今回は、WISC-Ⅳについて。

WISC-Ⅳとは、正式には、「ウェクスラー式知能検査」と言い、「Ⅳ」は第4版という意味です。

発達の心配があるお子さんや大人が受ける検査として、かなりの医療機関や教育機関で最初に受ける検査のようです。ただ、WISCは知能検査なので、スコアが80あるいは75以下となると、軽度知的障害などの診断がでますが、それ以上だと、「正常範囲内です」というだけの回答や本人の得意不得意の指摘をされるだけです。我が家の娘はまさに「正常範囲内です。でも〇〇が苦手かもしれません。」という無責任な回答が返ってきただけでした。

 

さて、娘についてですが、娘は、小学4年生と小学6年生の2回、WISC-Ⅳを受けています。

1度目の小学4年生の時の結果は、
言語理解127 知覚推理(124) ワーキングメモリ(133) 処理速度91
でした。
知覚推理とワーキングメモリの数値が( )付きなのは「下位検査の中で差があるため、参考値」という説明でしたが、言語理解と処理速度は確かな数値のため、その数値を考えると差(ディスクレパンシー)は36あります。

2回目の小学6年の時の検査は、
言語理解109 知覚推理104 ワーキングメモリ100 処理速度86
でした。
この時、娘は精神的にかなり辛い状態で、都立小児総合医療センターに入院していました。そこで受けたWISC-Ⅳの結果です。
言語理解が高く、処理速度が低いという特徴は、1回目のWISC-Ⅳと同じで、この時の差(ディスクレパンシー)は23あります。

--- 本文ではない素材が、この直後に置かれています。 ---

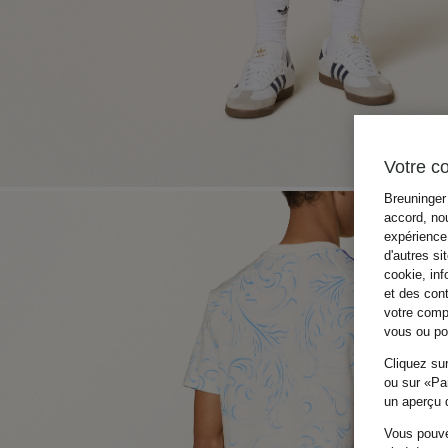
Votre c
Breuninger 
accord, nou
expérience 
d'autres si
cookie, inf
et des con
votre compo
vous ou pou
Cliquez sur
ou sur «Par
un aperçu d
Vous pouve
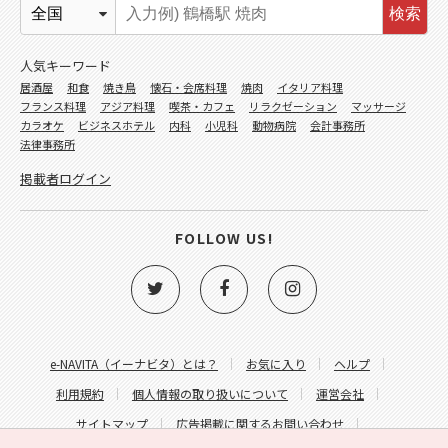
検索
人気キーワード
居酒屋
和食
焼き鳥
懐石・会席料理
焼肉
イタリア料理
フランス料理
アジア料理
喫茶・カフェ
リラクゼーション
マッサージ
カラオケ
ビジネスホテル
内科
小児科
動物病院
会計事務所
法律事務所
掲載者ログイン
FOLLOW US!
e-NAVITA（イーナビタ）とは？
お気に入り
ヘルプ
利用規約
個人情報の取り扱いについて
運営会社
サイトマップ
広告掲載に関するお問い合わせ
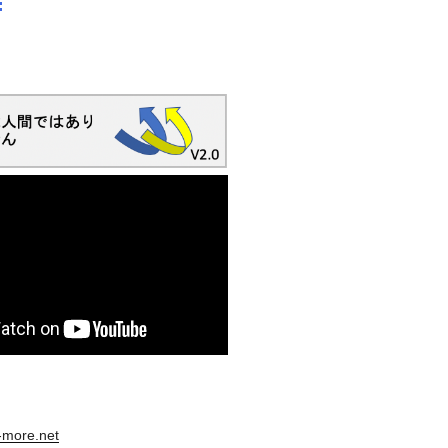
s-more.net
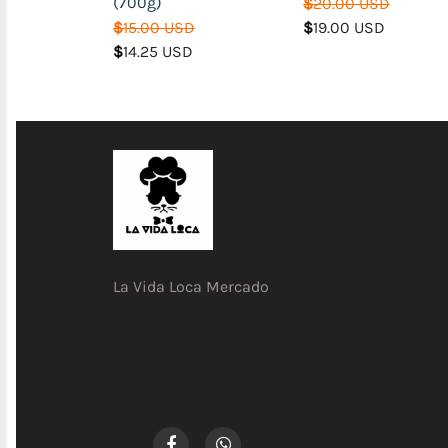
(700g)
Ahumados)
$
20.00 USD
$
15.00 USD
$
19.00 USD
Jamones
$
14.25 USD
Carne
de
Res
Pollo
Cerdo
Pescados
y
Mariscos
La Vida Loca Mercado
Bebidas
Higiene
Personal,
Limpieza
y
Aseo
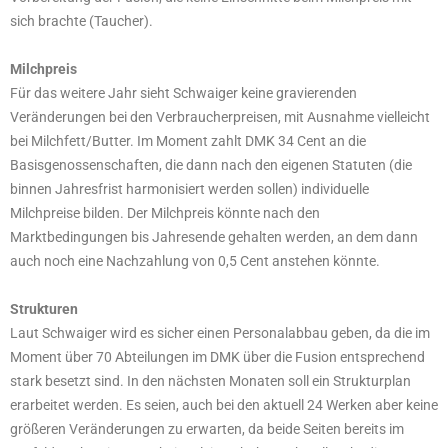
sich brachte (Taucher).
Milchpreis
Für das weitere Jahr sieht Schwaiger keine gravierenden
Veränderungen bei den Verbraucherpreisen, mit Ausnahme vielleicht
bei Milchfett/Butter. Im Moment zahlt DMK 34 Cent an die
Basisgenossenschaften, die dann nach den eigenen Statuten (die
binnen Jahresfrist harmonisiert werden sollen) individuelle
Milchpreise bilden. Der Milchpreis könnte nach den
Marktbedingungen bis Jahresende gehalten werden, an dem dann
auch noch eine Nachzahlung von 0,5 Cent anstehen könnte.
Strukturen
Laut Schwaiger wird es sicher einen Personalabbau geben, da die im
Moment über 70 Abteilungen im DMK über die Fusion entsprechend
stark besetzt sind. In den nächsten Monaten soll ein Strukturplan
erarbeitet werden. Es seien, auch bei den aktuell 24 Werken aber keine
größeren Veränderungen zu erwarten, da beide Seiten bereits im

ウェクスラー式知能検査では、特定のIQは突出しているにも関わらず、他の特定IQが平均を大きく下回る現象をディスクレパンシーと呼び、このディスクレパンシーが15離れていると、発達障害と診断する医師もいるそうです。


娘がWISC-Ⅳを受けたときに、親の私に、ディスクレパンシーのことは一切説明されませんでした。それどころか、「標準の範囲内にいるから(知的障害という意味らしいです)、問題ない」という説明のされ方をしました。
退院してからの親の対応を指導されましたが「学校に1日でも通えたら褒めてあげてください」とか「家で好きなことをたくさんして心が満たされたら何でもできるようになります」という内容でした。当然、そんなに簡単なことではなく、対処の仕方も間違っているわけですから、悪化の一途をたどるだけでした。
その後も、都立小児医療センターに通院を続けましたが、結局のところ「親が毒親」とか「本人の努力」と、素人のようなことを言われ続け、医療に対して不信感が増しただけでした。
娘も都立小児医療センターに通院するのを嫌がるようになり、発達専門クリニックに通院しましたが、娘が摂食障害を起こし、入院を勧められ、結局都立小児医療センターに戻されてしまいました。

医師の説明を安易に信じてしまった私も馬鹿だったと思いますが、周りに似た例もなく、学校の先生も理解がなく、環境にも恵まれなかったとも思います。
なぜもっと正しい情報を探さなかったかと、今になって悔やんでも悔やみきれません。